Press F1 to access the in-game help pedia for general information/specific numbers, or refer to this wiki (which is more comprehensive).
 
In those screenshots, you are building a settler so you cant really tell the difference when you remove the citizen from the 3F farm. If you were building a non settler produce, then you would be able to tell sum or difference of the 3F farm. You can however tell the +1 sum in the citizen change.
 
Weird-blue-crystal-ball-thingy = Science
...
Magenta Banner with a slash down the middle = Culture.

Actually a beaker containing a chemical and a white scroll document with a quill pen, respectively.
 
Actually a beaker containing a chemical and a white scroll document with a quill pen, respectively.

Ah, my screen resolution isn't good enough for me to noticeably discern what they actually are then :lol:. (Or I need new glasses.... probably both.... )
 
Tile locking is overrated, especially for time it takes, and how often people post examples of making mistakes with it.

I noticed this many times in all of my games. I am beginning to build the settler, and I wanted hills to work, but why does a cattle with three apples, give the same amount of hammers as a 2 hammer hill?

I think the lesson from your screen shots are:
  • Unemployed Citizens are just 1 hammer. That was the choice where you went from 11 to 12 turns for the settler.
  • You missed testing the Wheat and Deer tiles. Each has 3 food + 1 hammer, so both are better than cow or hill you are focused on trying to pick between!
 
uh I think you have the collective rule or something from liberty? otherwise I don't really understand how you get 10 hammers

like beetle said, unemployed citizens give 1 hammer. but i'm pretty sure they still eat up your food. the excess food that you have while training settlers is converted to hammers following a weird rule, but it's usually not worth it compared to putting citizens on hills

i don't think tile locking is overrated, especially in the early game. the governor doesn't know how to get absolute max production when building settlers even if you set to production focus. the total amount of hammers you get from the tile locking trick is not a lot, maybe 100 hammers over the entire game.
 
...the total amount of hammers you get from the tile locking trick is not a lot, maybe 100 hammers over the entire game.

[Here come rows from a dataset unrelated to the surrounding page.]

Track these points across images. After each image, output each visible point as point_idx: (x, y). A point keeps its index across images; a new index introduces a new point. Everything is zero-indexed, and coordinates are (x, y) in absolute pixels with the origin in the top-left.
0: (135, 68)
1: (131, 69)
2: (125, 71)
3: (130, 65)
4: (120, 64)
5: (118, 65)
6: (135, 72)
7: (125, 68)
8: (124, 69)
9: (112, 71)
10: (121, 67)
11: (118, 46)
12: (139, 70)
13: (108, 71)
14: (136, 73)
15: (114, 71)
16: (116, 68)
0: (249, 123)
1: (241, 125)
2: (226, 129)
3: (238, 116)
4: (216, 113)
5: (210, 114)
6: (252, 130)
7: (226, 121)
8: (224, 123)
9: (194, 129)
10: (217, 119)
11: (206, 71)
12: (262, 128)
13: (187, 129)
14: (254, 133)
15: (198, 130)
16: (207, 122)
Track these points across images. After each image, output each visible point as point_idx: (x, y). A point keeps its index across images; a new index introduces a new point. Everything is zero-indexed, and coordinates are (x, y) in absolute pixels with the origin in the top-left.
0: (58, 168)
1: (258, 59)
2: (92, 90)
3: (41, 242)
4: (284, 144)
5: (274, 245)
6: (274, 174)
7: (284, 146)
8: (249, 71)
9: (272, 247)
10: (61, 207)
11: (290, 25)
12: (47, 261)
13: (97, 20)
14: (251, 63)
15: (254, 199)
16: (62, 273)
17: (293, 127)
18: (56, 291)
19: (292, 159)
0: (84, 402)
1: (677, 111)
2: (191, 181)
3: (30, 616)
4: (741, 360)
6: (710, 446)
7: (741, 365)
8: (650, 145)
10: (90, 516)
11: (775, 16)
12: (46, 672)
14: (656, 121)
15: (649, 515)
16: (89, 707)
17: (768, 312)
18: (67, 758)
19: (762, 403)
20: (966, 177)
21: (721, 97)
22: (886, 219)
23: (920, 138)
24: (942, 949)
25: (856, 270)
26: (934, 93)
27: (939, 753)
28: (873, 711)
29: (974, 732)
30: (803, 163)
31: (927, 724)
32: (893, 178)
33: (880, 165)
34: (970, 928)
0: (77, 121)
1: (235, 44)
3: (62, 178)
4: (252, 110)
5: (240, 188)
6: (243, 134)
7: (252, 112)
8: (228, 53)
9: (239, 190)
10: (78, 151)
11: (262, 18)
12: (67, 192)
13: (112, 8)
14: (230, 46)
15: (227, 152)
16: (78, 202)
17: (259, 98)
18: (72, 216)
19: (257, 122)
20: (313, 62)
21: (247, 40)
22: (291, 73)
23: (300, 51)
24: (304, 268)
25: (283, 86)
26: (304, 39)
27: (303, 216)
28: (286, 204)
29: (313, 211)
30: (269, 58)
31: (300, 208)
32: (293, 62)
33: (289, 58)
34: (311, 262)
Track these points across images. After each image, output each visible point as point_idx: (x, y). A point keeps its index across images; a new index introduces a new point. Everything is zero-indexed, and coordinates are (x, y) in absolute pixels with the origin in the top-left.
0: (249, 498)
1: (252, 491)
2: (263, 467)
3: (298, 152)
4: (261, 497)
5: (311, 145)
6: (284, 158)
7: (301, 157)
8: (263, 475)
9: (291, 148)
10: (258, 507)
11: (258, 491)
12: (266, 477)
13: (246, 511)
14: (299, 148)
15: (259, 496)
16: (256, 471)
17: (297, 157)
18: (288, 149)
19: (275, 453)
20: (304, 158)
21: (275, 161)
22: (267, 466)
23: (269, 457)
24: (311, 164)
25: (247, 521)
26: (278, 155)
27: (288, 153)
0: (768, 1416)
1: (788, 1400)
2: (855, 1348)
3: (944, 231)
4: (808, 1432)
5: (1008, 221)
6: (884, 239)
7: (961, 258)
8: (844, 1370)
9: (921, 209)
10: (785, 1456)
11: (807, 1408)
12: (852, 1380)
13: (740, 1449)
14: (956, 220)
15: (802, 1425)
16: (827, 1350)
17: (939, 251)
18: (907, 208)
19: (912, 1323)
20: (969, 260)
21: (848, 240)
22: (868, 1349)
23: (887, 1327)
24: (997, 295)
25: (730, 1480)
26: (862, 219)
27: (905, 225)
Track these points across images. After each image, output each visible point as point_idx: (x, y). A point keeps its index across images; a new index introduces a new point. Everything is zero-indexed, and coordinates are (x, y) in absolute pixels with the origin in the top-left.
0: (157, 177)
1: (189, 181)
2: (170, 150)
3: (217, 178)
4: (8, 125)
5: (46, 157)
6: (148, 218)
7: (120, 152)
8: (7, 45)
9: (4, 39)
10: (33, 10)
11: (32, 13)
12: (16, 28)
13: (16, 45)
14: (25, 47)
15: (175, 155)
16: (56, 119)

That sounds about right to me, so about a quarter to a third of hammer per turn, assuming finish times between 300 and 400 turns. With great players finishing < 250 turns, micro becomes more valuable (while also being part of how they got turn times down). I assume that once you make it habit, you can run through all your cities in 15seconds. But as one is learning, it is probably closer to a minute every time a city grows -- so a couple hours all told to your game play -- for a 100 hammers over the entire game. You don&#8217;t think that is fair to characterize as a poor use of time and effort?

On the other hand, some people enjoy that level of micro management, and it is part of what make the game fun and interesting.

I should look closer when building settlers though. That is just a few times per game.